Hmm. Still on 3G here.



dvgb173 said:


> Prepare to charge your battery a LOT more often!
> If you don't have one yet, this will convince you to buy an extended battery in a hurry.


Yeah, I've heard. Had an extended battery since a week after I got the phone. And that was the day after launch.


----------



## subsoniic (Jul 15, 2011)

it should be auto, one morning i woke up to 4G, now its 4G 99.5% of the time..happy camper here =]


----------



## loonatik78 (Jul 24, 2011)

dvgb173 said:


> Prepare to charge your battery a LOT more often!
> If you don't have one yet, this will convince you to buy an extended battery in a hurry.


Whatever. I hardly noticed. It's actually better in some areas. Not even remotely tempted to buy some massive battery.


----------



## sk3litor (Oct 3, 2011)

"loonatik78 said:


> Whatever. I hardly noticed. It's actually better in some areas. Not even remotely tempted to buy some massive battery.


Me either. I don't really understand. When I'm at work I actually...work. and when I'm on my way home I still have 80% battery left.


----------



## g00s3y (Jul 12, 2011)

4g gets turned on when you touch it in certain places :androidwink:


----------



## Brian (Jun 7, 2011)

For the Springfield, MA area, we had it on a couple of months before the official switch was turned on. It seemed that right after the tornado we had in June, they flipped it on and left us.
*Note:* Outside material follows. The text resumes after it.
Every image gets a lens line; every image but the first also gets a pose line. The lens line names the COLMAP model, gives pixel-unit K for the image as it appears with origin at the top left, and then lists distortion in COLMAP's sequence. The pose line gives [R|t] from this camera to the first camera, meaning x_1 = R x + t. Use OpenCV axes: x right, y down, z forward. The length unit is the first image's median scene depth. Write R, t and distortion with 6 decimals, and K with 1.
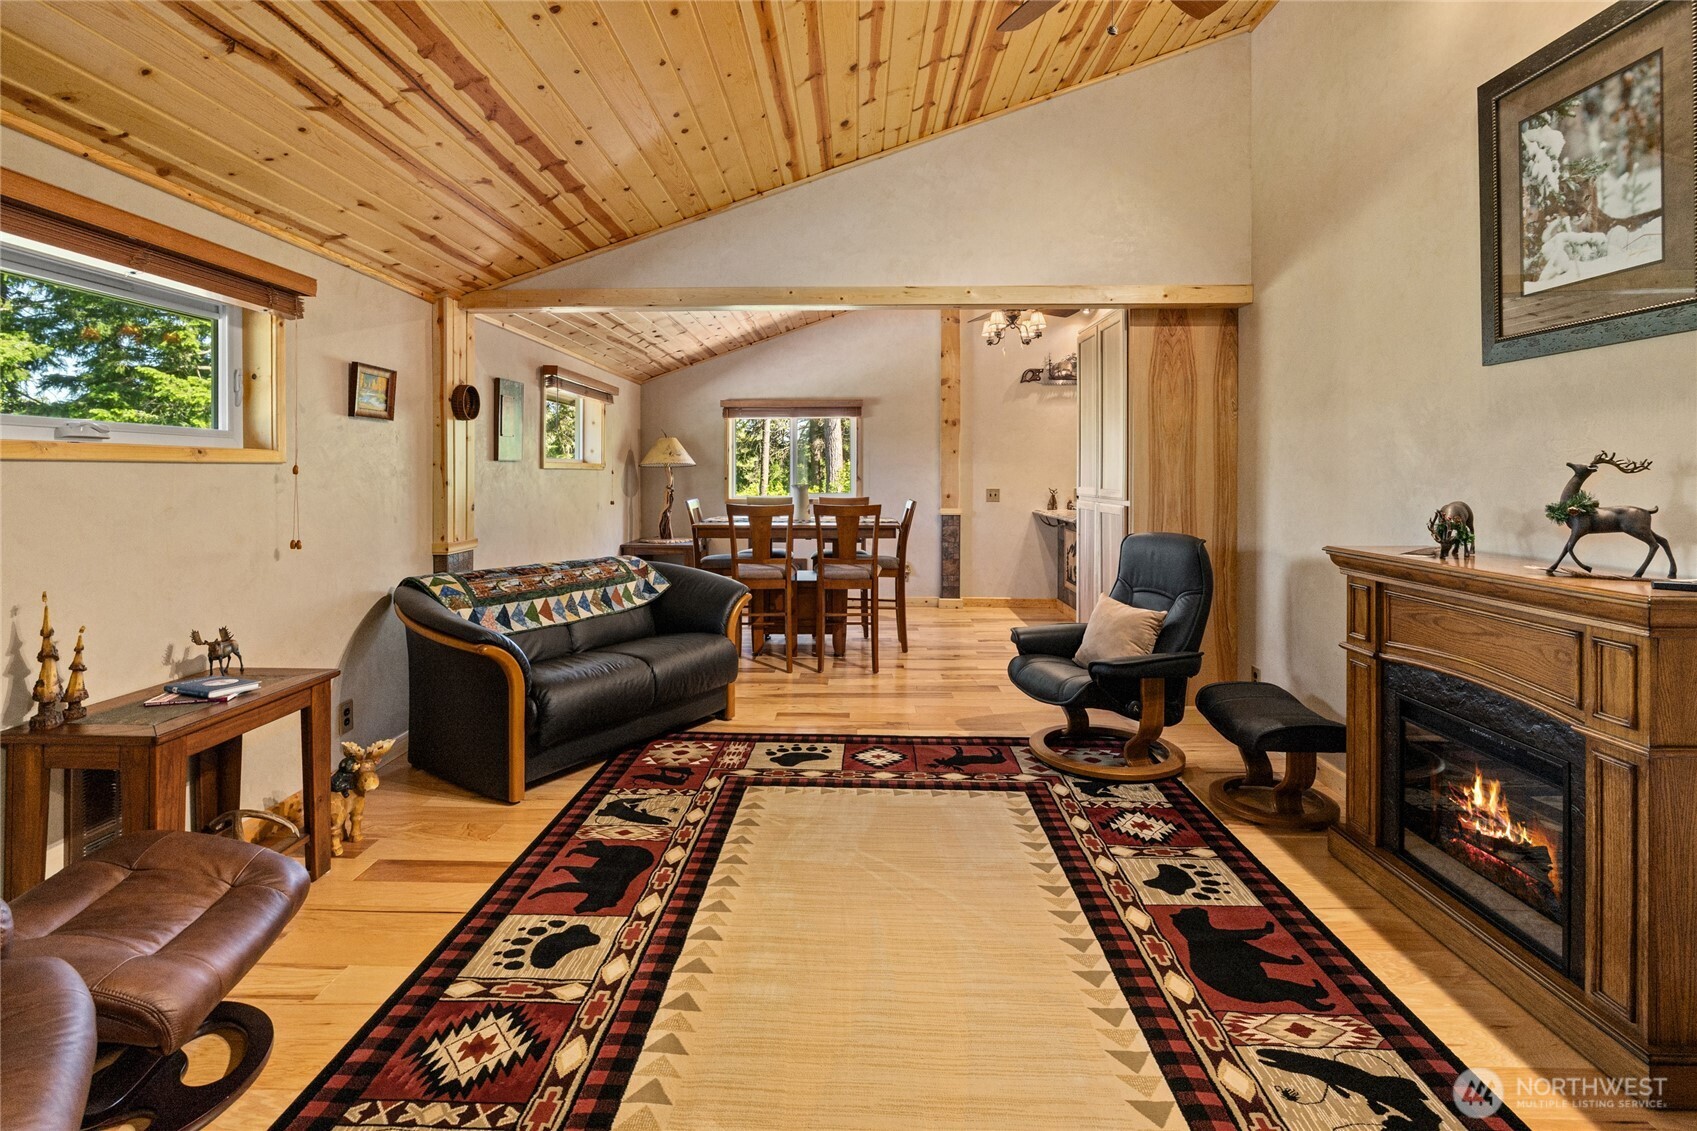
lens RADIAL K [[788.4, 0, 848.5], [0, 788.4, 565.5], [0, 0, 1]] dist [0.000239, 0.000015]
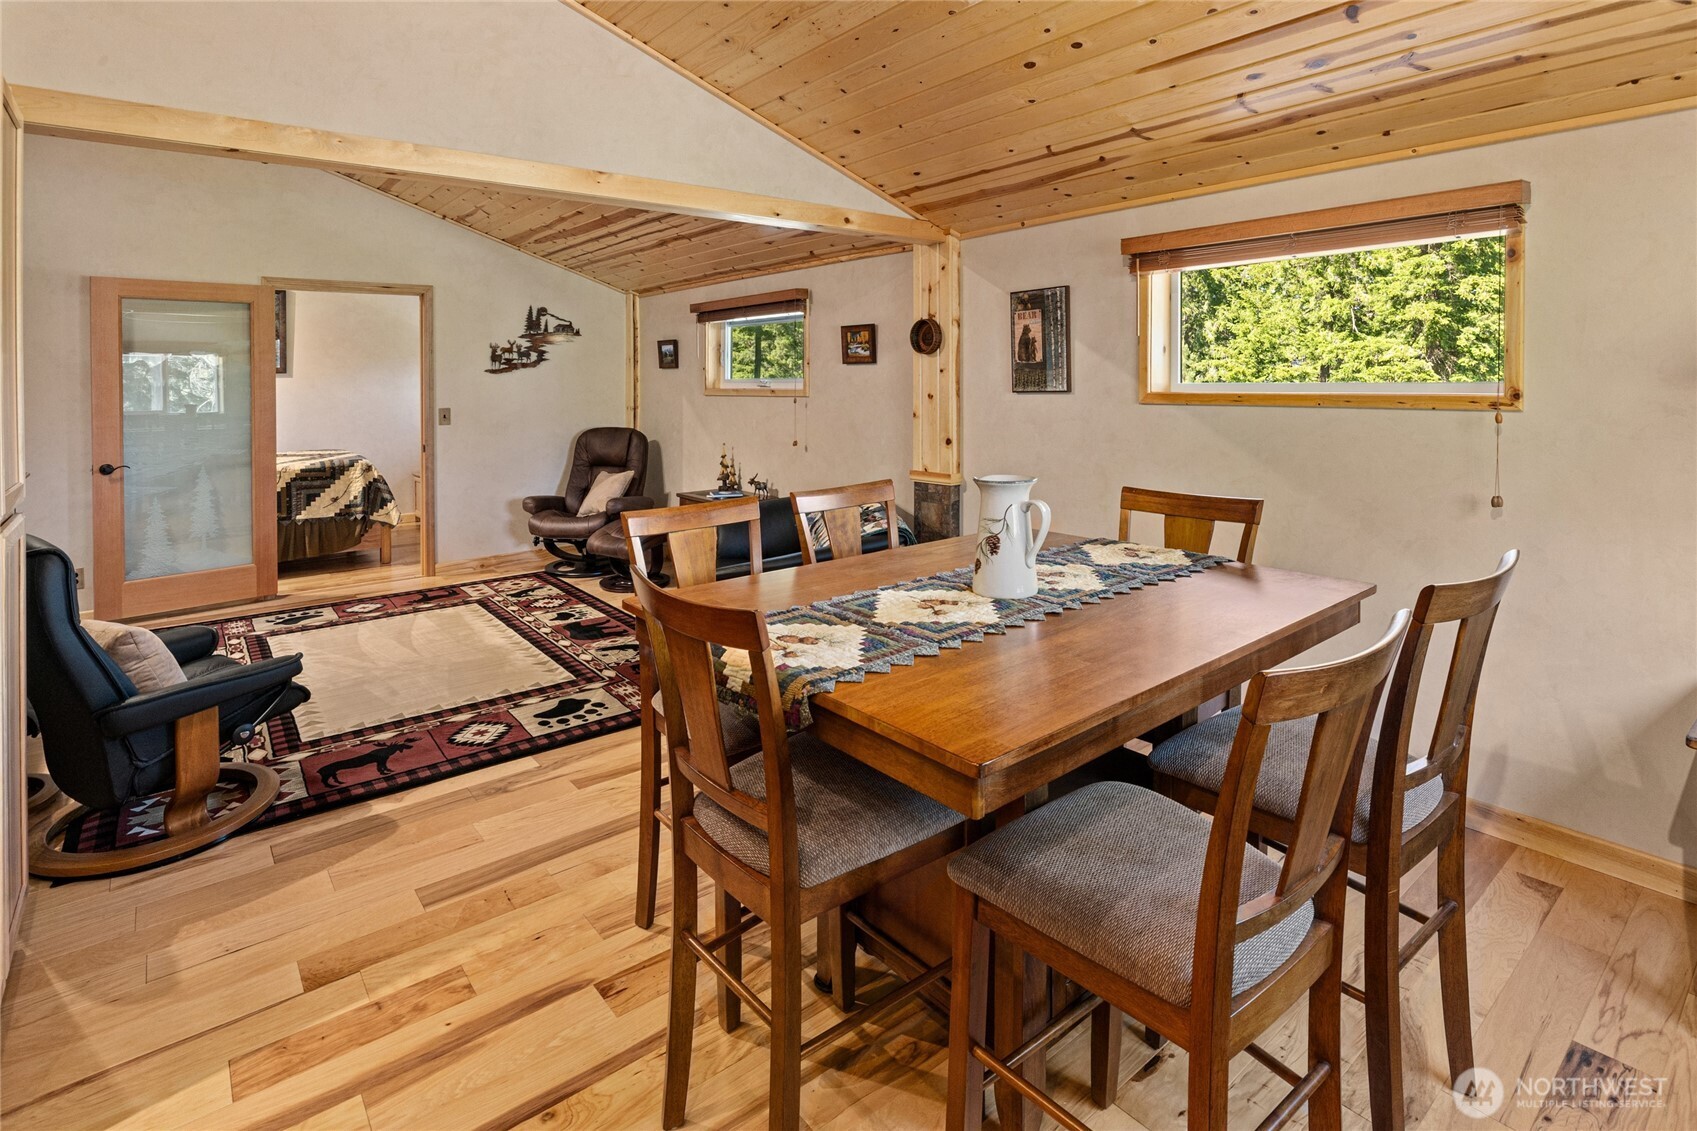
lens RADIAL K [[831.7, 0, 848.5], [0, 831.7, 565.5], [0, 0, 1]] dist [0.000078, -0.000090]
pose [[-0.766682, 0.140963, -0.626361, 0.307524], [-0.072060, 0.950541, 0.302123, -0.281690], [0.637970, 0.276768, -0.718605, 2.045537]]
The only difference is the coverage wasn't 100% until the official date (meaning range more than anything)


----------



## gfro9191 (Jul 25, 2011)

g00s3y said:


> 4g gets turned on when you touch it in certain places :androidwink:


Nice.



Brian said:


> For the Springfield, MA area, we had it on a couple of months before the official switch was turned on. It seemed that right after the tornado we had in June, they flipped it on and left us. The only difference is the coverage wasn't 100% until the official date (meaning range more than anything)


That's so weird to hear since I have only 3G right now and 4G launches tomorrow.


----------